The traditional Hadhrami interpretation of kafa'ah (in restricting marriage between Sayyid women and non-Sayyid men) is not found in the canon of orthodox Islamic scholarship. The arguments promulgated by Rida and Surkati were defenses of traditional Islamic scholarship and rejections of Hadhrami societal attitudes determined by self-interest.

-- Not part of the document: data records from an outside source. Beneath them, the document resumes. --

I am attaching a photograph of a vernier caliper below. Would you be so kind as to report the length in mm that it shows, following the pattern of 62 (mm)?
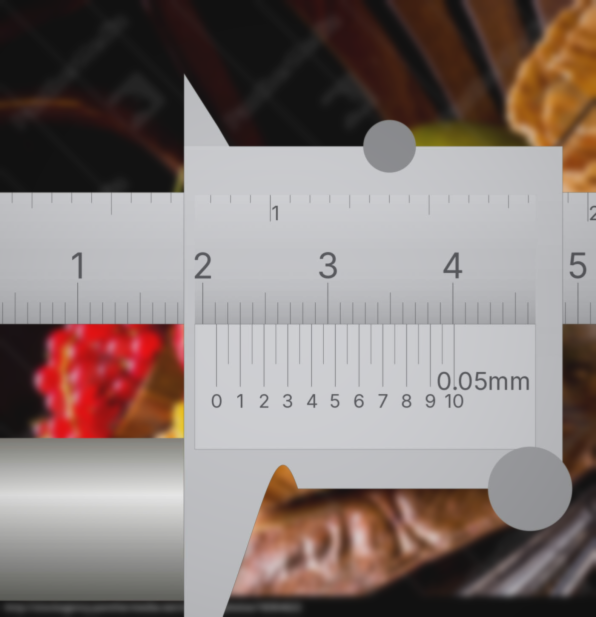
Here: 21.1 (mm)
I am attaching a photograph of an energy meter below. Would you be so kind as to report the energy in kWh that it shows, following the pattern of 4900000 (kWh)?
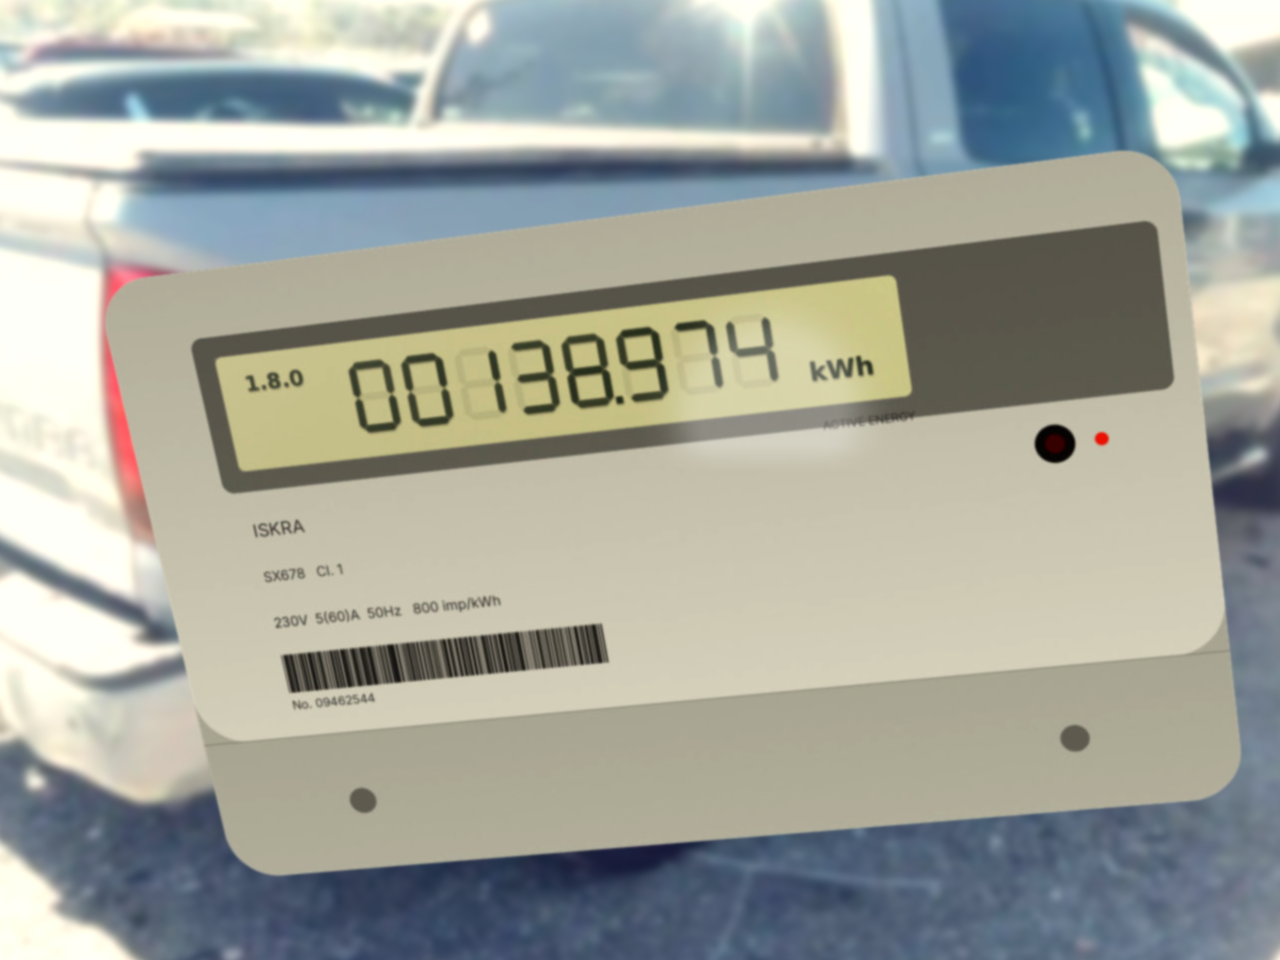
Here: 138.974 (kWh)
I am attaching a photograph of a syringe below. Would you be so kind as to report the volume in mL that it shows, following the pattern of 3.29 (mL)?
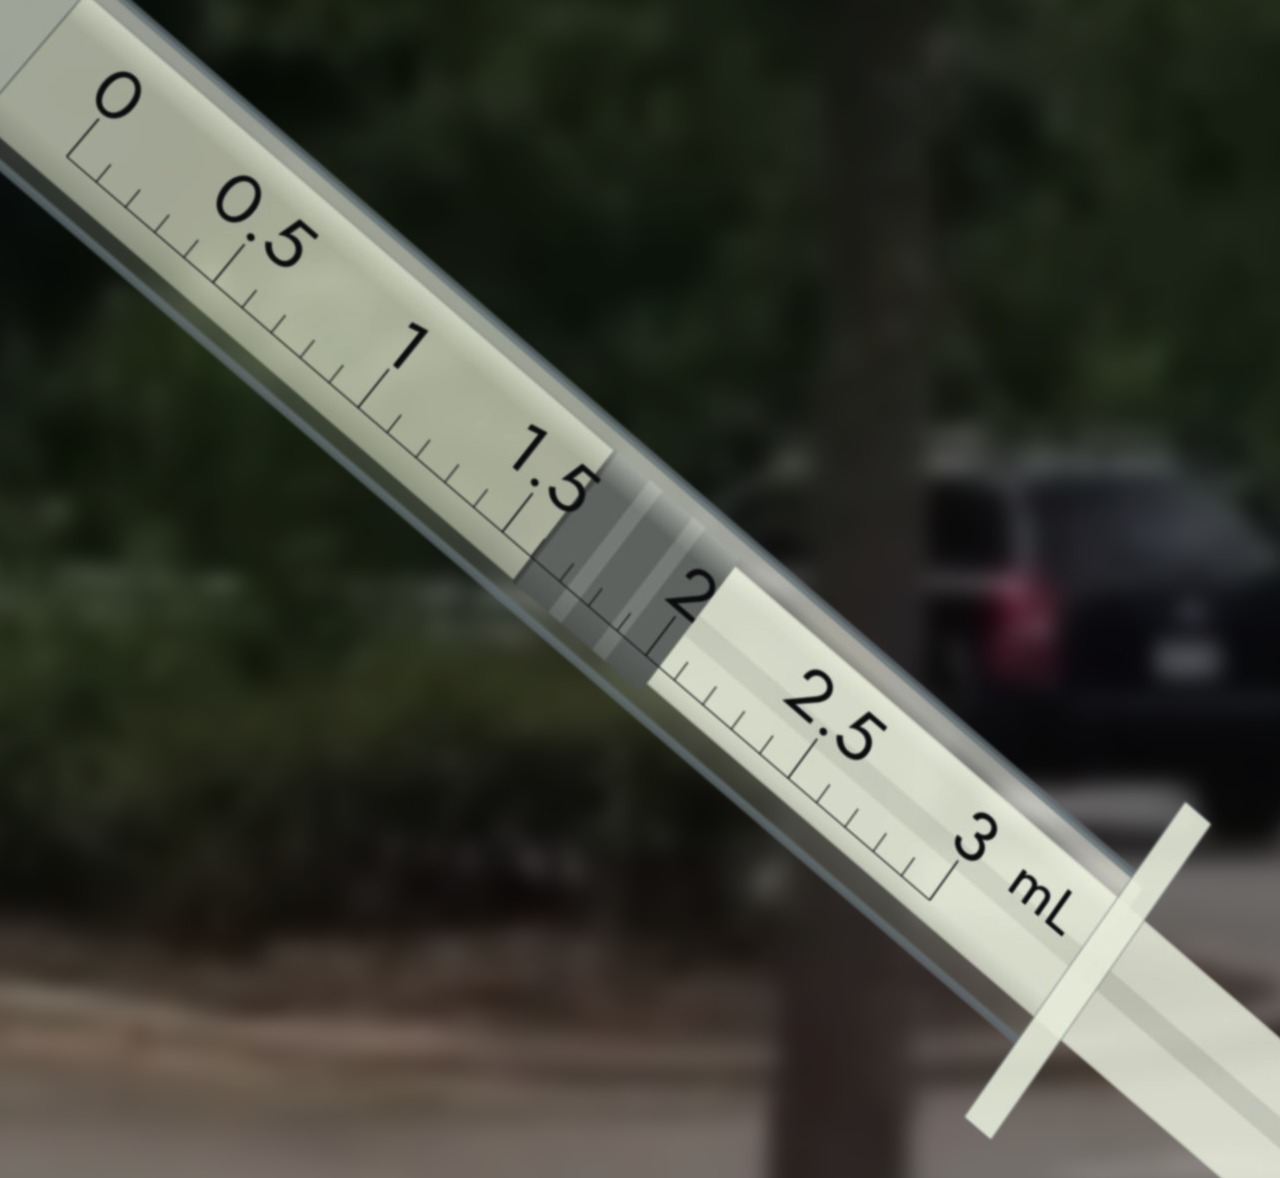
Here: 1.6 (mL)
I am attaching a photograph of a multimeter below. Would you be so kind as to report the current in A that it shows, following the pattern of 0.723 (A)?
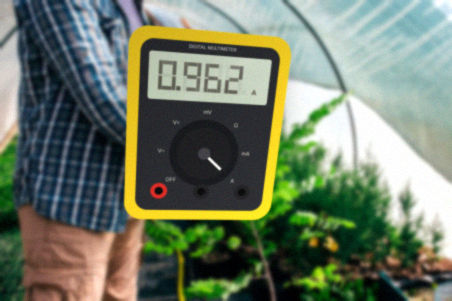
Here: 0.962 (A)
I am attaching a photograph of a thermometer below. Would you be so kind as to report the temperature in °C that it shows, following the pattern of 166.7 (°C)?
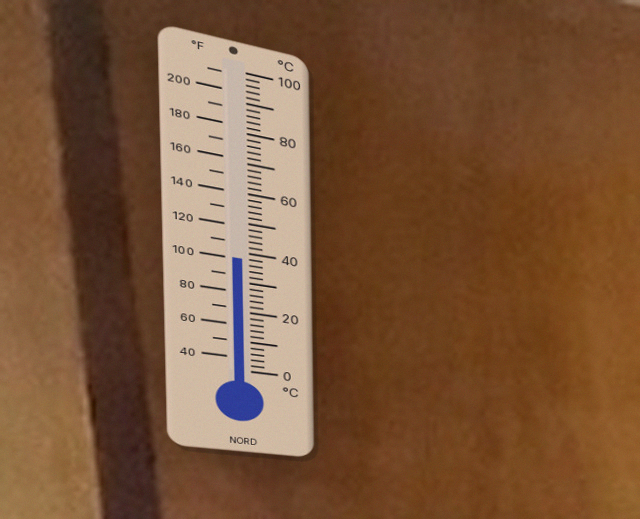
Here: 38 (°C)
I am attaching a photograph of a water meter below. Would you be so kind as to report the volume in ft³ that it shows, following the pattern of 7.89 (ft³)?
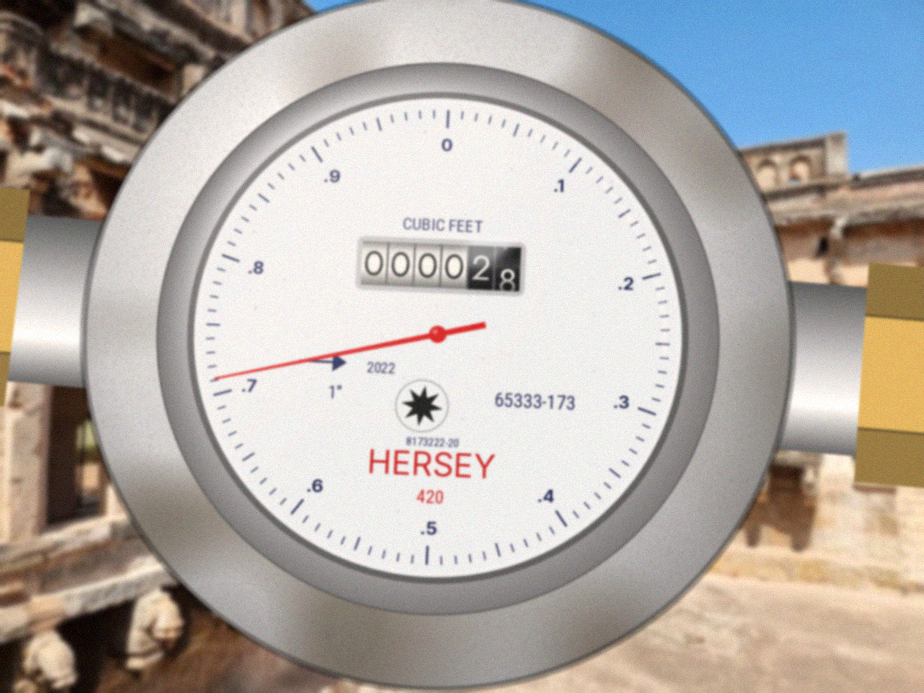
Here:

=== Rebuttal by Sayyid Umar al-Attas ===
These arguments, however, were strongly rebutted by Sayyids, one of whom was Sayyid Umar al-Attas, a leading Hadhrami scholar residing in Singapore, who declared such marriages to be unlawful. In doing so, he identified four levels of compatibility based on descent (which always applies for women and not for men, i.e., a man can marry someone from a lower rank, but a woman cannot): Arabs must not marry non-Arabs, Qurashīs must not marry non-Qurashīs, Hāshimites must not marry non-Hāshimites, and descendants of Hasan and Husayn must not marry anyone other than other Hasanids and Husaynids. In his book published in 1905, The Marriage Between A Sharifah and A Non-Sharif and Esteemed Position of Ahl al-Bayt, he concluded that it is impermissible for a Sayyid woman to marry a non-Sayyid man, even if it is based on her own desires or with the consent of her wali. Additionally, Abdullāh Daḥlān attacked Surkati's stance that all humans were equal, arguing instead that God had created some humans like the Prophet's family as superior to others. The dispute quickly deteriorated into racist diatribes. Daḥlān reportedly remarked about Surkati, "Will the Negro stand corrected of his saying or persist in his stubbornness?" Other Hadhrami Sayyids insulted Surkati by calling him "the black death", "black slave", "the black", "the Sudanese" or "the Negro", all while claiming that he could not speak Arabic and that he was a non-Arab.

=== Consequences ===
The far-reaching consequences of this heated discussion went beyond the doctrine of kafa'ah and sparked a power struggle in Hadhramī communities in South East Asia. People began to openly question the rigid system of social stratification dominated by the Sayyids, their status and privileges. Some of the practices that became publicly contentious include the custom of taqbil (kissing the hands of Sayyids), and the exclusive use of the title, "Sayyid" itself.